# Insular Connectomic Mechanisms of Emotion Dysregulation and Neuromodulation

> **NIH NIH F30** · DUKE UNIVERSITY · 2024 · $42,131

## Abstract

ABSTRACT
Emotion dysregulation is a transdiagnostic public health problem that is associated with negative effects on
psychiatric outcomes and a large global economic burden. The development of novel treatments for emotion
dysregulation that are effective across a wide range of psychiatric disorders is therefore an urgent need. A single
session of repetitive transcranial magnetic stimulation has been shown to enhance emotion regulation in people
with transdiagnostic emotion dysregulation. In these participants we are finding that induction of negative
emotion is associated with hyperactivity in the insula, a key salience network node; utilization of emotion
regulation skills is associated with downregulation of the insula; and functional connectivity strength between the
insula and the dlPFC, a central executive network node, is positively correlated with emotion dysregulation
severity. In a comparison group of non-clinical participants, utilization of emotion regulation skills is associated
with increased functional connectivity strength between the insula and the mPFC, a default mode network node.
These findings may reflect that dynamics between the salience and other large-scale prefrontal networks differ
between emotionally dysregulated and non-clinical participants. Therefore, I hypothesize that cortico-insular
connections are critically involved in emotion dysregulation and may be a mechanism for the therapeutic
response to neuromodulatory perturbation. A connectomic approach will be employed to determine how cortico-
insular connectivity is related to emotion dysregulation and affected by brain stimulation. Studies proposed may
advance scientific knowledge about the role of functional and structural insular networks in transdiagnostic
emotion dysregulation, leading to the refinement of individualized targets in neuromodulatory interventions. The
expertise of Sponsor Dr. Kevin LaBar, Ph.D. in emotion regulation neuroscience and Co-Sponsor Dr. Andrada
Neacsiu, Ph.D. in neuromodulatory interventions for emotion dysregulation will provide me with high-quality
scientific training. The skills and training proposed in this application will allow me to establish the foundation for
a physician-scientist career at the intersection of psychiatry and translational neuroscience.

(Lines listed in a dataset)

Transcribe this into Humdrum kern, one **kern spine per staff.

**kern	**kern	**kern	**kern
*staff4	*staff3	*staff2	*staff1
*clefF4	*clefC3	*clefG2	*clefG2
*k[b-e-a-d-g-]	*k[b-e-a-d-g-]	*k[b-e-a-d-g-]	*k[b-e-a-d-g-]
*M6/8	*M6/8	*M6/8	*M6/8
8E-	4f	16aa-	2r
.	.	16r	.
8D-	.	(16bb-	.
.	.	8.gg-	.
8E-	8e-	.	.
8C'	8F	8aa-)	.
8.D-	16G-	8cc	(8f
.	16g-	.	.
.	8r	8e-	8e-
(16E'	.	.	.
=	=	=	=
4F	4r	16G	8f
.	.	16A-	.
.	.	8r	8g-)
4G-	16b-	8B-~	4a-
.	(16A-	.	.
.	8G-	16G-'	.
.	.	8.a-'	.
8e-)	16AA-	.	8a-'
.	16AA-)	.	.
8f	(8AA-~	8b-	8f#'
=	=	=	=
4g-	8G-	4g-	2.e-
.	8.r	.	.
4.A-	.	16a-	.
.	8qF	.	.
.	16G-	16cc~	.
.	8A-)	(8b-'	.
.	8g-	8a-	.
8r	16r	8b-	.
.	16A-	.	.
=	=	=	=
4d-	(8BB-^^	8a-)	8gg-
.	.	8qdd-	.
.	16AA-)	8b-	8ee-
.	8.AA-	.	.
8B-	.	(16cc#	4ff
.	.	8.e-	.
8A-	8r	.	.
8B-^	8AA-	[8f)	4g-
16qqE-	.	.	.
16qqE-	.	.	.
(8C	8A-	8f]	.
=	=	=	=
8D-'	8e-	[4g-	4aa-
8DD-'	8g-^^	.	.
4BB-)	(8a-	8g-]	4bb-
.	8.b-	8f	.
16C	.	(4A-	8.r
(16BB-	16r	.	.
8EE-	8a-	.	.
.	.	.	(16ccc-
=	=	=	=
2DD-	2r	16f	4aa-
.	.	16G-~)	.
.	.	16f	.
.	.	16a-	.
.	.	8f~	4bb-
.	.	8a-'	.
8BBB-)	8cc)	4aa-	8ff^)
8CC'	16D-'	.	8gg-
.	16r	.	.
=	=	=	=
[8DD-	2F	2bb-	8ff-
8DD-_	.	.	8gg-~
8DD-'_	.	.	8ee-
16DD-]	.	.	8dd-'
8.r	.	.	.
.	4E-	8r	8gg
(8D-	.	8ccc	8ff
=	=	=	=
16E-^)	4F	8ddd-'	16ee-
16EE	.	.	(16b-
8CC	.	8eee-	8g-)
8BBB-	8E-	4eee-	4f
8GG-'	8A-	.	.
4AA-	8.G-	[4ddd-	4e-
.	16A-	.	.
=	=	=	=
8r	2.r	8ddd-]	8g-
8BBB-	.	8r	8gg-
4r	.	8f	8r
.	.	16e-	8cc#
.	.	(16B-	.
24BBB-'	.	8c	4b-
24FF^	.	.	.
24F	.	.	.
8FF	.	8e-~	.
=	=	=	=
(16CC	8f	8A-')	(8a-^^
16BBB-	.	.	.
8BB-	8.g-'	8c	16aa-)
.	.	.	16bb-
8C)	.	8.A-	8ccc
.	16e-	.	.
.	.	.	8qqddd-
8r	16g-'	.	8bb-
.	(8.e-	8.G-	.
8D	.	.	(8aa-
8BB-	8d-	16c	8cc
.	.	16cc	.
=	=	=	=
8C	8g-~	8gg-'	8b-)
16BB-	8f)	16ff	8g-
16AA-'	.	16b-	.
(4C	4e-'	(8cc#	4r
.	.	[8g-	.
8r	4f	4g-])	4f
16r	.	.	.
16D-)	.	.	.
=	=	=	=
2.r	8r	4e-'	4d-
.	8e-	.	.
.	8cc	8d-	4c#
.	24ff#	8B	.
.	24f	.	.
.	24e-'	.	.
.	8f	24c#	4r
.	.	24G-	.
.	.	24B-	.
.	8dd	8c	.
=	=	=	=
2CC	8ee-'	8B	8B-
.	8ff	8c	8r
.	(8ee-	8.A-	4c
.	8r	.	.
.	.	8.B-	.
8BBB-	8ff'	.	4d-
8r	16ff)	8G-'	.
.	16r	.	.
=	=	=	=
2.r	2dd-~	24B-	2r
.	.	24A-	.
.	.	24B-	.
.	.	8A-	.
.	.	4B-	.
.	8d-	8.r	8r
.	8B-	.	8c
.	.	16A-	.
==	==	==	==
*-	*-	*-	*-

ASSIGNMENT — Continue the grant abstract on emotion dysregulation and the insula, starting right after its last sentence.

OUTPUT FOR THIS EXERCISE —
## Key facts

- **NIH application ID:** 10899949
- **Project number:** 1F30MH134460-01A1
- **Recipient organization:** DUKE UNIVERSITY
- **Principal Investigator:** Nimesha Gerlus
- **Activity code:** F30 (R01, R21, SBIR, etc.)
- **Funding institute:** NIH
- **Fiscal year:** 2024
- **Award amount:** $42,131
- **Award type:** 1
- **Project period:** 2024-05-01 → 2027-04-30

## Primary source

NIH RePORTER: https://reporter.nih.gov/project-details/10899949

## Citation

> US National Institutes of Health, RePORTER application 10899949, Insular Connectomic Mechanisms of Emotion Dysregulation and Neuromodulation (1F30MH134460-01A1). Retrieved via AI Analytics 2026-05-28 from https://api.ai-analytics.org/grant/nih/10899949. Licensed CC0.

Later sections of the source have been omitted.